Dans la Nécrologie qu’il consacre à son père, Carl Philipp Emanuel Bach affirme que le Cantor composa cinq passions dont une à double chœur, mais seul le matériel musical de deux d’entre elles nous est parvenu : celui de la Passion selon Saint Jean BWV 245 et de la Passion selon Saint Matthieu BWV 244. Pour les autres, nous en sommes réduits aux conjectures, la mystérieuse cinquième passion, selon les études menées, pouvant être une deuxième Saint Matthieu. La notoriété des Passions de Johann Sebastian Bach dissimule donc des interrogations pour lesquelles nous n’aurons sans doute jamais de véritables réponses. Ainsi, entre les versions de 1724, 1725, 1728 et 1747, il est impossible d’affirmer pour la Saint Jean la prééminence d’une version sur une autre, d’autant que les spécialistes travaillent essentiellement sur des parties séparées difficiles à manier.

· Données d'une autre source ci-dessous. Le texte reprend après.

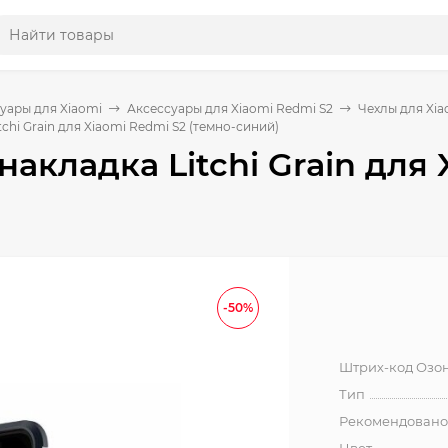
уары для Xiaomi
Аксессуары для Xiaomi Redmi S2
Чехлы для Xia
chi Grain для Xiaomi Redmi S2 (темно-синий)
накладка Litchi Grain для 
-50%
Штрих-код Озо
Тип
Рекомендовано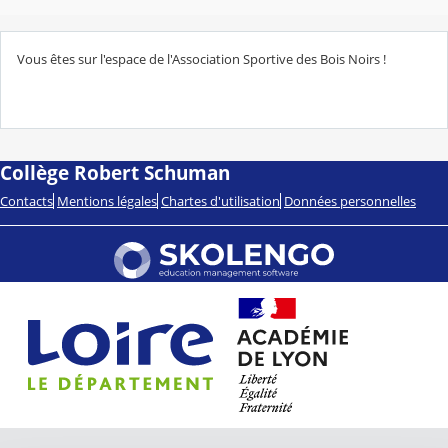
Vous êtes sur l'espace de l'Association Sportive des Bois Noirs !
Collège Robert Schuman
Contacts
Mentions légales
Chartes d'utilisation
Données personnelles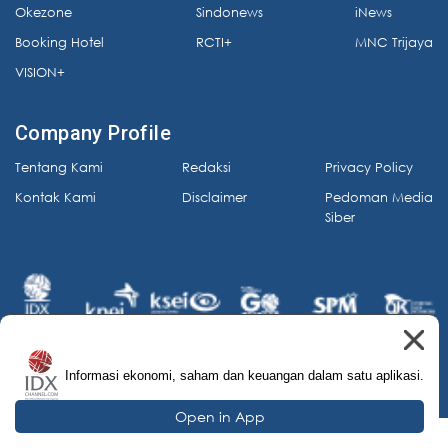
Okezone
Sindonews
iNews
Booking Hotel
RCTI+
MNC Trijaya
VISION+
Company Profile
Tentang Kami
Redaksi
Privacy Policy
Kontak Kami
Disclaimer
Pedoman Media
Siber
Informasi ekonomi, saham dan keuangan dalam satu aplikasi.
© 2026 IDX Channel. All Rights Reserved.
Open in App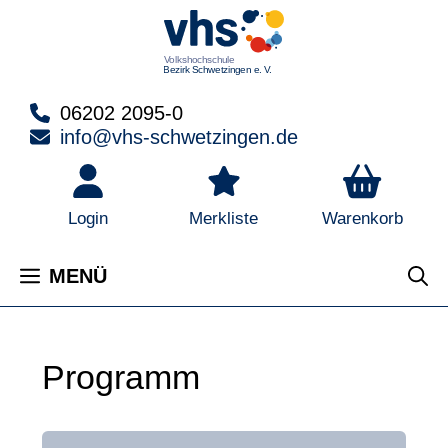
Zum
Inhalt
springen
06202 2095-0
info@vhs-schwetzingen.de
Warenkorb
Login
Merkliste
MENÜ
Programm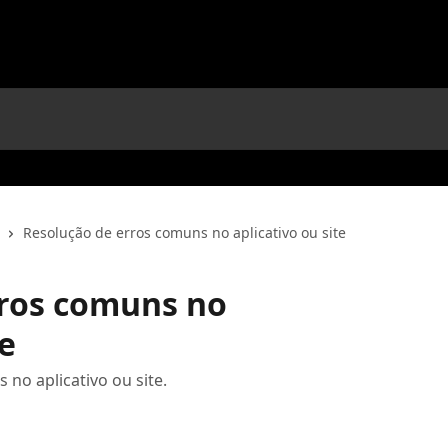
Resolução de erros comuns no aplicativo ou site
rros comuns no
te
no aplicativo ou site.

Pour la Saint Matthieu, la situation s'avère tout aussi embrouillée car la partition autographe complète et plusieurs parties séparées dont nous disposons, renvoient à une exécution ayant eu lieu en 1736. Sa date de création est donc longtemps restée sujette à caution mais le musicologue et chef américain Joshua Rifkin est parvenu à entériner de manière presque définitive celle du Vendredi saint 11 avril 1727 à l’église Saint-Thomas. Comme la Saint Jean, la Saint Matthieu connut donc plusieurs exécutions : outre la création en 1727 et l’exécution de 1736, elle fut sans doute donnée également en 1729 et en 1744.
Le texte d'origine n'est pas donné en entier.